Donald Tusk et ses amis ont pris conscience que le souvenir qu’ils ont laissé sur le plan social était désastreux. Leur passage au pouvoir a coïncidé avec les plans d’austérité et de libéralisations demandés par Bruxelles. Et le PiS n’a pas manqué de rappeler que M. Tusk avait porté l’âge de la retraite à 67 ans, conformément aux orientations de la Commission européenne. Le PiS avait ensuite rétabli 65 ans comme âge de départ (60 ans pour les femmes). Dans ces conditions, PO jure qu’il n’y touchera plus…
D’un autre côté, PO et la coalition qu’il animait ont concentré leurs promesses sur les questions sociétales, dans un pays longtemps conservateur et très catholique, mais en cours d’évolution. Un point, en particulier, a fortement contribué au recul du PiS : la quasi suppression, à l’automne 2020, du droit à l’avortement, ce qui avait provoqué de nombreuses mobilisations de masse. La mise en place d’une législation à ce point répressive a probablement indisposé jusqu’à certains électeurs du PiS.
Enfin, Donald Tusk s’est fait fort, en promettant une réconciliation avec Bruxelles, d’obtenir le déblocage des fonds attendus par Varsovie. Un argument qui a pu convaincre un certain électorat urbain favorable à l’intégration européenne.
Quand la majorité tripartite verra le jour apparaîtront de notables contradictions
Et maintenant ? L’hypothèse la plus probable est donc la formation d’une majorité parlementaire issue des trois coalitions et portant Donald Tusk à la tête d’un futur gouvernement. Mais ce ne sera pas immédiat. Arrivé en tête, le PiS se verra probablement confier en premier la recherche d’une majorité, ce pour quoi il n’a peut-être pas perdu espoir (en tentant de débaucher tout ou partie de la Troisième voie).
Surtout, le président de la République, Andrzej Duda, issu du PiS, reste en place jusqu’à (au moins) 2025. Il peut poser son veto sur certaines législations. Fera-t-il le choix d’une « cohabitation de combat » ? En outre, le PiS garde de solides positions de pouvoir dans l’appareil d’Etat, la justice et les médias.

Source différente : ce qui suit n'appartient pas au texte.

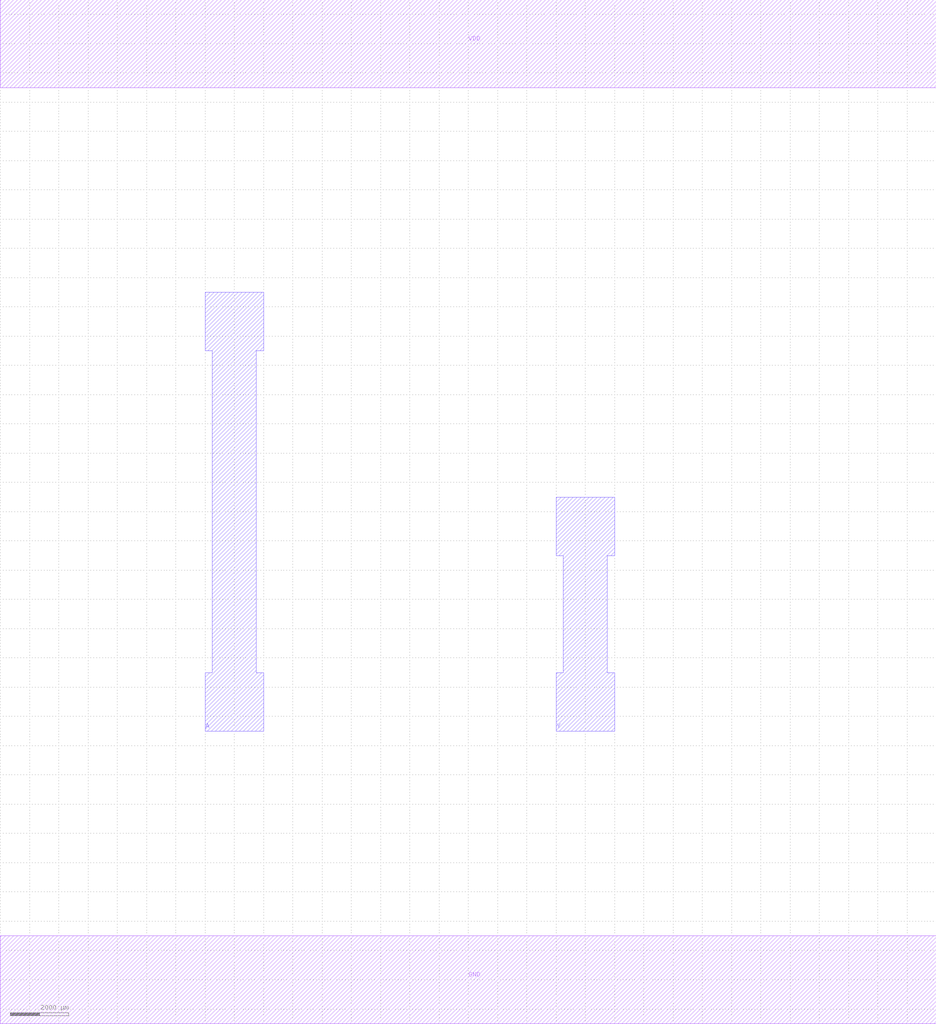
<source format=lef>
MACRO BUFX4
 CLASS CORE ;
 ORIGIN 0 0 ;
 FOREIGN BUFX4 0 0 ;
 SITE CORE ;
 SYMMETRY X Y R90 ;
  PIN VDD
   DIRECTION INOUT ;
   USE SIGNAL ;
   SHAPE ABUTMENT ;
    PORT
     CLASS CORE ;
       LAYER metal1 ;
        RECT 0.00000000 30500.00000000 32000.00000000 33500.00000000 ;
    END
  END VDD

  PIN GND
   DIRECTION INOUT ;
   USE SIGNAL ;
   SHAPE ABUTMENT ;
    PORT
     CLASS CORE ;
       LAYER metal1 ;
        RECT 0.00000000 -1500.00000000 32000.00000000 1500.00000000 ;
    END
  END GND

  PIN Y
   DIRECTION INOUT ;
   USE SIGNAL ;
   SHAPE ABUTMENT ;
    PORT
     CLASS CORE ;
       LAYER metal2 ;
        POLYGON 19000.00000000 8500.00000000 19000.00000000 10500.00000000 19250.00000000 10500.00000000 19250.00000000 14500.00000000 19000.00000000 14500.00000000 19000.00000000 16500.00000000 21000.00000000 16500.00000000 21000.00000000 14500.00000000 20750.00000000 14500.00000000 20750.00000000 10500.00000000 21000.00000000 10500.00000000 21000.00000000 8500.00000000 ;
    END
  END Y

  PIN A
   DIRECTION INOUT ;
   USE SIGNAL ;
   SHAPE ABUTMENT ;
    PORT
     CLASS CORE ;
       LAYER metal2 ;
        POLYGON 7000.00000000 8500.00000000 7000.00000000 10500.00000000 7250.00000000 10500.00000000 7250.00000000 21500.00000000 7000.00000000 21500.00000000 7000.00000000 23500.00000000 9000.00000000 23500.00000000 9000.00000000 21500.00000000 8750.00000000 21500.00000000 8750.00000000 10500.00000000 9000.00000000 10500.00000000 9000.00000000 8500.00000000 ;
    END
  END A


END BUFX4

</source>
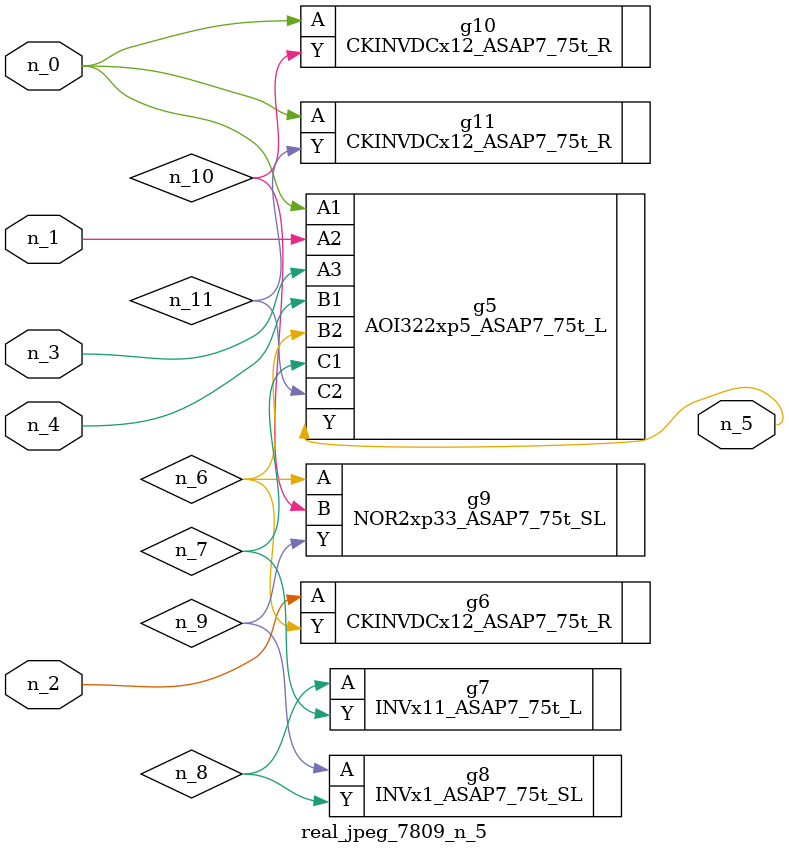
<source format=v>
module real_jpeg_7809_n_5 (n_4, n_0, n_1, n_2, n_3, n_5);

input n_4;
input n_0;
input n_1;
input n_2;
input n_3;

output n_5;

wire n_8;
wire n_11;
wire n_6;
wire n_7;
wire n_10;
wire n_9;

AOI322xp5_ASAP7_75t_L g5 ( 
.A1(n_0),
.A2(n_1),
.A3(n_3),
.B1(n_4),
.B2(n_6),
.C1(n_7),
.C2(n_11),
.Y(n_5)
);

CKINVDCx12_ASAP7_75t_R g10 ( 
.A(n_0),
.Y(n_10)
);

CKINVDCx12_ASAP7_75t_R g11 ( 
.A(n_0),
.Y(n_11)
);

CKINVDCx12_ASAP7_75t_R g6 ( 
.A(n_2),
.Y(n_6)
);

NOR2xp33_ASAP7_75t_SL g9 ( 
.A(n_6),
.B(n_10),
.Y(n_9)
);

INVx11_ASAP7_75t_L g7 ( 
.A(n_8),
.Y(n_7)
);

INVx1_ASAP7_75t_SL g8 ( 
.A(n_9),
.Y(n_8)
);


endmodule
</source>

Enfin, quand la majorité tripartite verra le jour apparaîtront de notables contradictions. La gauche, par exemple, a multiplié dans son programme les annonces « sociales » (qui contrastent avec les périodes où elle a dirigé le pays). Comment ces engagements seront-ils compatibles avec l’ultra-libéralisme que M. Tusk veut remettre sur les rails ?
Et qu’en sera-t-il de la querelle avec Kiev sur ses exportations agricoles ? Seront-elles débloquées, au grand dam des agriculteurs ? Et comment réagira alors le Parti paysan, qui sera dans la future majorité ? Des questions comparables se poseront si M. Tusk accepte les diktats environnementaux de Bruxelles et sacrifie ainsi les mineurs.
Le futur chef du gouvernement devra aussi se positionner sur la politique migratoire européenne. Il n’est pas sûr qu’une majorité de Polonais soit favorable à un large accueil de migrants, au moment où la présence de plus d’un million de réfugiés ukrainiens ne suscite plus l’empathie des débuts, bien au contraire.
La Pologne semble donc se diriger vers des temps politiques très agités. Bruxelles aurait tort de se réjouir trop vite.